● **Stored items**:

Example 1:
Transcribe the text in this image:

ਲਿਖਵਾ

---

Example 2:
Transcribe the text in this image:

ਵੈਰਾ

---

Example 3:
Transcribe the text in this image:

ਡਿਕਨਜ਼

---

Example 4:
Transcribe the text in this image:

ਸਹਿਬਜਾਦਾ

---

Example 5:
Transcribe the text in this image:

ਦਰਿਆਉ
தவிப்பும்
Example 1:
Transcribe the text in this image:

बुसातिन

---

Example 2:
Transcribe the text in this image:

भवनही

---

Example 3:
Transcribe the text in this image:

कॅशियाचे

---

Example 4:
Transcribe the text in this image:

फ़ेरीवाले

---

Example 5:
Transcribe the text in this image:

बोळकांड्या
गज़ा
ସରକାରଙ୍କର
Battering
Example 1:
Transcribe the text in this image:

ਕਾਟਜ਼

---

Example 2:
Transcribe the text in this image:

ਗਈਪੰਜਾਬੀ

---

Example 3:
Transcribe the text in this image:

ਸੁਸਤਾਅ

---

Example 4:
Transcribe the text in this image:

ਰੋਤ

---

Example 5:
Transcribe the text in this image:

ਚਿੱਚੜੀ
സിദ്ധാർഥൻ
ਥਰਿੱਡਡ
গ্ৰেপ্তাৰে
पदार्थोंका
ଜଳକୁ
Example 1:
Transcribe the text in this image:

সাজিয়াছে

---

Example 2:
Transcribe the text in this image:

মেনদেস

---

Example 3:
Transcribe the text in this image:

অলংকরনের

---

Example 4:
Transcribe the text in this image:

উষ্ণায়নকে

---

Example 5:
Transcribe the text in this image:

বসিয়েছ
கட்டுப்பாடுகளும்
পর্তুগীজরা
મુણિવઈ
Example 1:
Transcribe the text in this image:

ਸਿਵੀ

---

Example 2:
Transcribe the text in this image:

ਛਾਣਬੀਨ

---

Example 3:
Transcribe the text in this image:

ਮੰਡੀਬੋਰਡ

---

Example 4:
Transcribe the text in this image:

● **To do**: With nothing added or dropped, write out every entry.

● **Solution**:
Example 1:
Transcribe the text in this image:

ਲਿਖਵਾ

---

Example 2:
Transcribe the text in this image:

ਵੈਰਾ

---

Example 3:
Transcribe the text in this image:

ਡਿਕਨਜ਼

---

Example 4:
Transcribe the text in this image:

ਸਹਿਬਜਾਦਾ

---

Example 5:
Transcribe the text in this image:

ਦਰਿਆਉ
தவிப்பும்
Example 1:
Transcribe the text in this image:

बुसातिन

---

Example 2:
Transcribe the text in this image:

भवनही

---

Example 3:
Transcribe the text in this image:

कॅशियाचे

---

Example 4:
Transcribe the text in this image:

फ़ेरीवाले

---

Example 5:
Transcribe the text in this image:

बोळकांड्या
गज़ा
ସରକାରଙ୍କର
Battering
Example 1:
Transcribe the text in this image:

ਕਾਟਜ਼

---

Example 2:
Transcribe the text in this image:

ਗਈਪੰਜਾਬੀ

---

Example 3:
Transcribe the text in this image:

ਸੁਸਤਾਅ

---

Example 4:
Transcribe the text in this image:

ਰੋਤ

---

Example 5:
Transcribe the text in this image:

ਚਿੱਚੜੀ
സിദ്ധാർഥൻ
ਥਰਿੱਡਡ
গ্ৰেপ্তাৰে
पदार्थोंका
ଜଳକୁ
Example 1:
Transcribe the text in this image:

সাজিয়াছে

---

Example 2:
Transcribe the text in this image:

মেনদেস

---

Example 3:
Transcribe the text in this image:

অলংকরনের

---

Example 4:
Transcribe the text in this image:

উষ্ণায়নকে

---

Example 5:
Transcribe the text in this image:

বসিয়েছ
கட்டுப்பாடுகளும்
পর্তুগীজরা
મુણિવઈ
Example 1:
Transcribe the text in this image:

ਸਿਵੀ

---

Example 2:
Transcribe the text in this image:

ਛਾਣਬੀਨ

---

Example 3:
Transcribe the text in this image:

ਮੰਡੀਬੋਰਡ

---

Example 4:
Transcribe the text in this image:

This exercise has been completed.